Jeannette Walls’ 2005 memoir chronicles a hardscrabble childhood with unsparing detail about the depths of rural poverty and a real affection for Walls’ charismatic, irresponsible parents.
But the film struggles to get a handle on that combination, and ends up boiling down Walls’ experiences as a child (Ella Anderson and Chandler Head) and adult (Brie Larson) into a sentimental story that doesn’t feel nearly as lived-in and real.
Director Destin Daniel Cretton reunites with his “Short Term 12” star Larson, an Oscar winner who’s one of the movie’s three main assets — the others being Woody Harrelson and Naomi Watts as her parents Rex and Rose Mary Walls.
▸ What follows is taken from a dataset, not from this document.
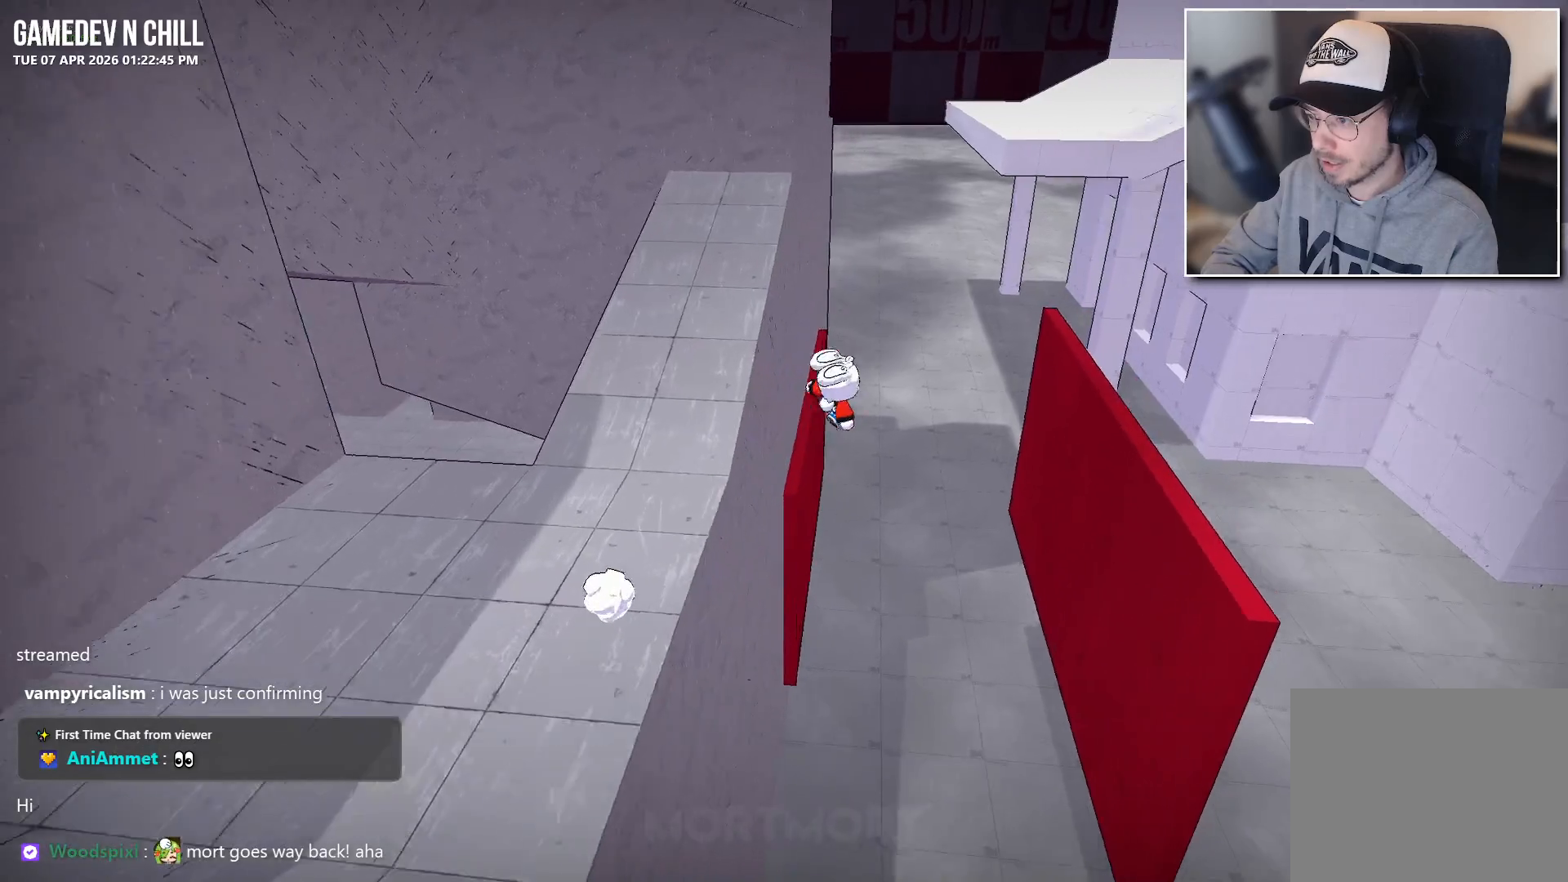
{"buttons": [], "left_stick": "up-right", "right_stick": "center", "events": []}
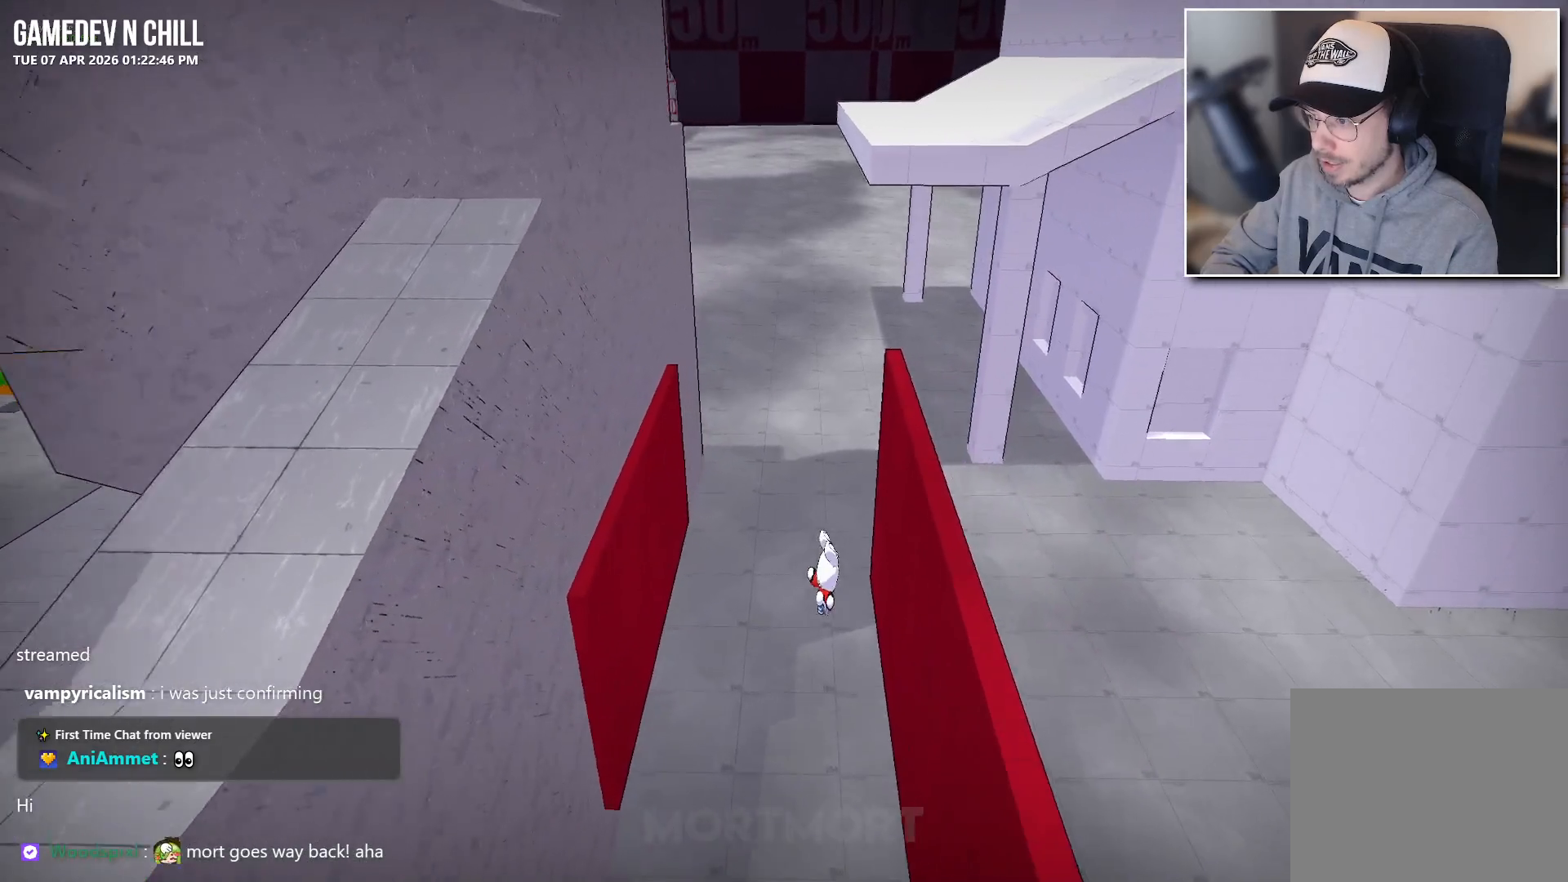
{"buttons": [], "left_stick": "up", "right_stick": "center", "events": [[33, "right_stick", "up-right"], [217, "right_stick", "center"], [300, "left_stick", "up"], [367, "right_stick", "left"], [500, "right_stick", "center"]]}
Larson’s Jeannette is a gossip columnist in 1980s New York, and engaged to a stockbroker type (Max Greenfield), who’s embarrassed by the hint of Appalachia that still clings to his fiancée — like when she asks, “Can you box this up for me?” in a fancy restaurant. The moment she spots her parents digging for trash in a Manhattan dumpster is the jumping-off point for flashbacks to her near-feral upbringing.
It’s a heavy lift for a director, portraying parental behavior that’s clearly negligent but also frequently thrilling for the young Walls clan. (Along with Jeannette, there’s her older sister Lori and her younger siblings Brian and Maureen.)
After a very young Jeannette is badly burned cooking for herself, her father soothes her embarrassment over the scars by telling her how unlike regular people they are: “We have fire in our bellies!” He rationalizes throwing a terrified Jeannette into the pool repeatedly, and even leaving his kids without food for days on end, as teaching them to fend for themselves in a hard world. Watts, as the free-spirited Rose Mary, can’t bring herself to leave her wild, alcoholic husband even as he imperils them all.
Meanwhile, the grown Jeannette attempts to reconcile life in the upper echelons of New York society with her memories, and with her parents living in a Lower East Side squat. A high point is when, watching her father goad her fiancé into an arm-wrestling match, she finally loses her urban poise and starts pounding on the table, screaming “Kick his ass!” with a West Virginia twang.
But in tracing her path to accepting the past, the film slips too easily into nostalgia. Harrelson gives Rex a roguish charm that illuminates how he always managed to get back into his family’s good graces, but the film seems to go a similar route. It’s so dazzled by the Walls patriarch that it never sees him as clearly as his author daughter did.